Here’s a selection of recent healthcare frauds from New Jersey. On April 17, John Sher of Margate was sentenced to 37 months in prison and ordered to pay $2.77 million in restitution and $327,987 in forfeiture for defrauding New Jersey state and local health benefits programs and other insurers. Sher and a co-conspirator recruited state and local government employees who were compensated to receive medically unnecessary compounded prescription medications.
The U.S. Attorney’s Office for the District of New Jersey announced on March 23 that Raheel Naviwala, the owner and operator of call centers, was charged with conspiracy to violate the federal Anti-Kickback Statute (AKS) for participating in a $101 million kickback scheme involving durable medical equipment (DME). Naviwala and his conspirators obtained doctors’ orders for DME for Medicare beneficiaries without regard to medical necessity, and provided the orders to DME companies in exchange for bribes. The conspiracy charge could bring Naviwala five years in jail if convicted.

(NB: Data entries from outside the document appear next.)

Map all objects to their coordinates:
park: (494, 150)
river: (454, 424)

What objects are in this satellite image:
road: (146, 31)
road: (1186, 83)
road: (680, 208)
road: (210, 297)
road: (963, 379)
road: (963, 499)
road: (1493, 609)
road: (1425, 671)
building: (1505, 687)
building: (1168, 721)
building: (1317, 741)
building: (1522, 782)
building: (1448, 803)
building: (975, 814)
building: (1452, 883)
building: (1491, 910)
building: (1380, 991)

Daniel Oswari, a doctor from Bordentown, was sentenced on March 28 to 15 months in prison and ordered to pay $1.9 million in restitution after pleading guilty to conspiracy to violate the AKS and the federal Travel Act. Oswari and members of his staff persuaded patients to receive expensive compounded medications, even without medical necessity, and signed some prescriptions without ever seeing or evaluating the individuals. Two compounding pharmacies received $1.9 million for the prescriptions Oswari signed, and paid him cash kickbacks in exchange for the prescriptions. Oswari also pleaded guilty to a separate conspiracy to accept kickbacks for referring blood and urine samples to a laboratory for testing, and by billing for the testing the lab, in turn, defrauded the Medicare and Medicaid programs and private insurers.
On March 24, Aysha Khan of Kinnelon was arrested and charged with four counts of healthcare fraud and one count of conspiracy to commit healthcare fraud. Khan operated specialty pharmacies in New Jersey, New York, Texas, and Florida, and is charged with directing them to bill health insurance programs for medications that were never provided to patients. The pharmacies fraudulently received more than $10 million in Medicare reimbursements. Khan could face up to 10 years in jail if convicted.
Finally (for now), Saurabh Patel, a doctor and owner of a medical clinic owner in Newark, recently pleaded guilty to conspiring to commit healthcare fraud. Patel conspired with a family member and a pharmaceutical sales representative to fraudulently submit (you guessed it) medically unnecessary compounded drug prescriptions to private insurers for individuals who were recruited for the purpose. Patel faces up to 10 years in jail when sentenced in June.